Cellphone causes cancer. Urban legend or scientific fact? It is the subject of this post.
Cancer is the modification or destruction of DNA in some body cells. The cellphone radiation has a frequency of 2.4 GHz, the same used by microwave ovens, however with intensity 1000 lower. The cellphone’s radiation is non-ionizing, in other words, don’t have enough energy to rip electrons from atoms and molecules to damage tissues. Radiation a little above ultraviolet is ionizing.
There was a study called “Interphone” to investigate this relation, here is the source:
As a result, researchers teamed up to do a more definitive study, called the “Interphone” study, across 13 countries between 2000 and 2004. The results, published in May 2010 in the peer-reviewed International Journal of Epidemiology, indicated no increased risk of developing two of the most common types of brain tumors, glioma and meningioma, from typical everyday cell phone usage. Study participants who reported spending the most time on their phones showed a slightly increased risk of developing gliomas, but researchers considered this finding inconclusive due to factors such as recall bias.
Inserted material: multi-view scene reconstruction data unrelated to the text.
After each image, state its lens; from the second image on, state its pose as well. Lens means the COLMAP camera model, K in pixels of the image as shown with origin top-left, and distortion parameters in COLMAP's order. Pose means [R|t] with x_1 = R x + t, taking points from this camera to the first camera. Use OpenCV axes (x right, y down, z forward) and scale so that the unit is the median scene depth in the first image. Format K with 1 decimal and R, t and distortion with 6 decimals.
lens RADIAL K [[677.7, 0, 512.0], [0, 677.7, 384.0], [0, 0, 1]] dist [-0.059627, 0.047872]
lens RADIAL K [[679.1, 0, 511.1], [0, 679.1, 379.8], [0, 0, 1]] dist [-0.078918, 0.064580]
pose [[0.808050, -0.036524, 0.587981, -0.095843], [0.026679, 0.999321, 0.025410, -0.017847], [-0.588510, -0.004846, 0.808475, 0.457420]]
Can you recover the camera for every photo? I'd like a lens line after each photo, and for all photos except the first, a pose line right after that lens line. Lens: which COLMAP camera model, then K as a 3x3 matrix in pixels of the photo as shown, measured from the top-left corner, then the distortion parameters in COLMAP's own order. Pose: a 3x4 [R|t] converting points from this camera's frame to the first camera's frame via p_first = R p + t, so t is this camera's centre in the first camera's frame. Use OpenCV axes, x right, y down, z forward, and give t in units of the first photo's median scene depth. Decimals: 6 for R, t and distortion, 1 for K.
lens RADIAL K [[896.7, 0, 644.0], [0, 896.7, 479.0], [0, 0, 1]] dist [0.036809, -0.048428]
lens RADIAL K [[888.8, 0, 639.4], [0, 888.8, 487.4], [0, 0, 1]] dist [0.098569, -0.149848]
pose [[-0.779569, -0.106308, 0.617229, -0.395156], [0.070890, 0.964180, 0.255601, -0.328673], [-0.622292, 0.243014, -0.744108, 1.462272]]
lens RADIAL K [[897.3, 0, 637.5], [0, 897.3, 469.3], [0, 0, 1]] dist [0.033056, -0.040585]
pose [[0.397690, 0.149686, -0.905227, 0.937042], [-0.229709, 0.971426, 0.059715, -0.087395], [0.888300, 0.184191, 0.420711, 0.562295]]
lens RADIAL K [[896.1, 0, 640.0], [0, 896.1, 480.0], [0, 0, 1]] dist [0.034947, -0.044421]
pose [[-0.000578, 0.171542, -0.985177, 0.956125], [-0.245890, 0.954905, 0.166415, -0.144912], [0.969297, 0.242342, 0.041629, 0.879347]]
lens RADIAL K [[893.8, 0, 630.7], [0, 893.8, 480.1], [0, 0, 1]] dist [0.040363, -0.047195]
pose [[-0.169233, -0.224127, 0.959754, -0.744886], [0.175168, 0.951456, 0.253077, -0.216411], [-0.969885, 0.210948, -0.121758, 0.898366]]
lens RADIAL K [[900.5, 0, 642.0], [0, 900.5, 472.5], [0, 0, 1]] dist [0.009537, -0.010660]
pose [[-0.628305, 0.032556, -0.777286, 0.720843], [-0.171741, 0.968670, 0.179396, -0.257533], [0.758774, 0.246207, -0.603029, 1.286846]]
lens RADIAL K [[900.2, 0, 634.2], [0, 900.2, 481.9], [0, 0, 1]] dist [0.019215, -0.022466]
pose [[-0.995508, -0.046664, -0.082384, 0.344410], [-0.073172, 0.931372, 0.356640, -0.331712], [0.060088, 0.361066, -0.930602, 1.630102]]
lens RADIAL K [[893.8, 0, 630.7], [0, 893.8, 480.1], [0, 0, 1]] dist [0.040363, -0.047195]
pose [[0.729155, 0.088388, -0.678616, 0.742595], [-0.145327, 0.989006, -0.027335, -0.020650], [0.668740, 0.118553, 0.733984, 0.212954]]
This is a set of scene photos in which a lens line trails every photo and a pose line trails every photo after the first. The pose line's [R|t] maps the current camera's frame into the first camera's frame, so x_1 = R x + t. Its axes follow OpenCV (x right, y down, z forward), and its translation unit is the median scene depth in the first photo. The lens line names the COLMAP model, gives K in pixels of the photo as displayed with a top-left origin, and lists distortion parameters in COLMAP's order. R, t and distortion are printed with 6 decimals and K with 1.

This cohort study, conducted in Denmark, linked billing information from more than 358,000 cell phone subscribers with brain tumor incidence data from the Danish Cancer Registry.
No association was observed between cell phone use and the incidence of glioma, meningioma, or acoustic neuroma, even among people who had been cell phone subscribers for 13 or more years (13–15).
Cellphones are used all the time for more than 20 years, there are more cellphones than people in the world. If there had a relation between brain cancer and cellphone use, these types of cases would have increased exponentially in the last years.